Setelah menanyakan tarifnya, aku menyadari bahwa biayanya tidak murah. Namun, aku tidak khawatir. Aku merogoh kantongku seolah-olah sedang mencari uang, padahal sebenarnya aku menarik emas dari penyimpanan bayangan yang kumiliki. Ini adalah salah satu kemampuan paling berguna yang pernah kudapatkan dari petualangan masa lalu. Dengan penyimpanan bayangan, aku bisa menyimpan harta benda dalam jumlah tak terbatas tanpa harus membawa beban fisik apa pun.

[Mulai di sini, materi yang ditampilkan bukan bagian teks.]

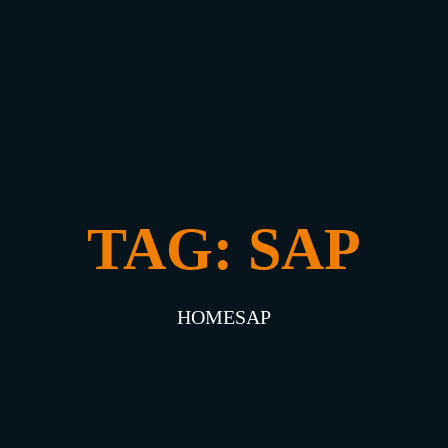
TAG:
SAP
HOME
SAP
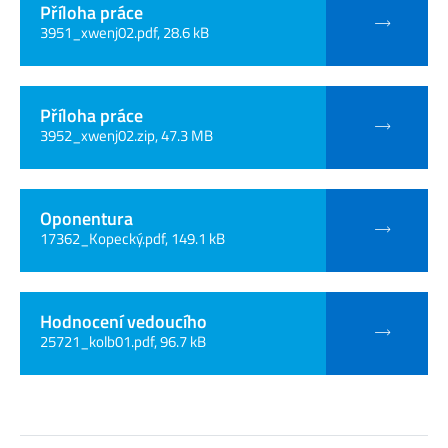
Příloha práce
3951_xwenj02.pdf, 28.6 kB
Příloha práce
3952_xwenj02.zip, 47.3 MB
Oponentura
17362_Kopecký.pdf, 149.1 kB
Hodnocení vedoucího
25721_kolb01.pdf, 96.7 kB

Penjaga itu menerima koin emas tanpa banyak bicara dan mengantarku ke dalam. Penginapan ini benar-benar mewah. Interiornya dihiasi dengan ukiran-ukiran artistik dan lampu kristal yang berkilauan. Aku disambut oleh pelayan yang dengan cepat membawakan kunci kamarku.
Sesampainya di kamar, aku membiarkan diriku terjatuh di atas tempat tidur yang empuk. Pemandangan dari jendela kamarku menghadap langsung ke pasar yang masih sibuk meskipun hari sudah mulai sore. Begitu banyak aktivitas di kota ini, dan begitu banyak rahasia yang belum terungkap.
Satu hal yang pasti, aku harus tetap waspada. Turnamen ini mungkin akan menjadi titik balik dalam hidupku, dan aku tidak tahu siapa saja yang akan kuhadapi. Tapi untuk saat ini, aku akan menikmati sedikit ketenangan sebelum badai besar datang.
Di luar, suara langkah kaki orang-orang dan hiruk pikuk pasar semakin mereda saat malam tiba. Aku menutup mata, membiarkan tubuhku beristirahat. Aku siap untuk apa pun yang akan datang esok hari.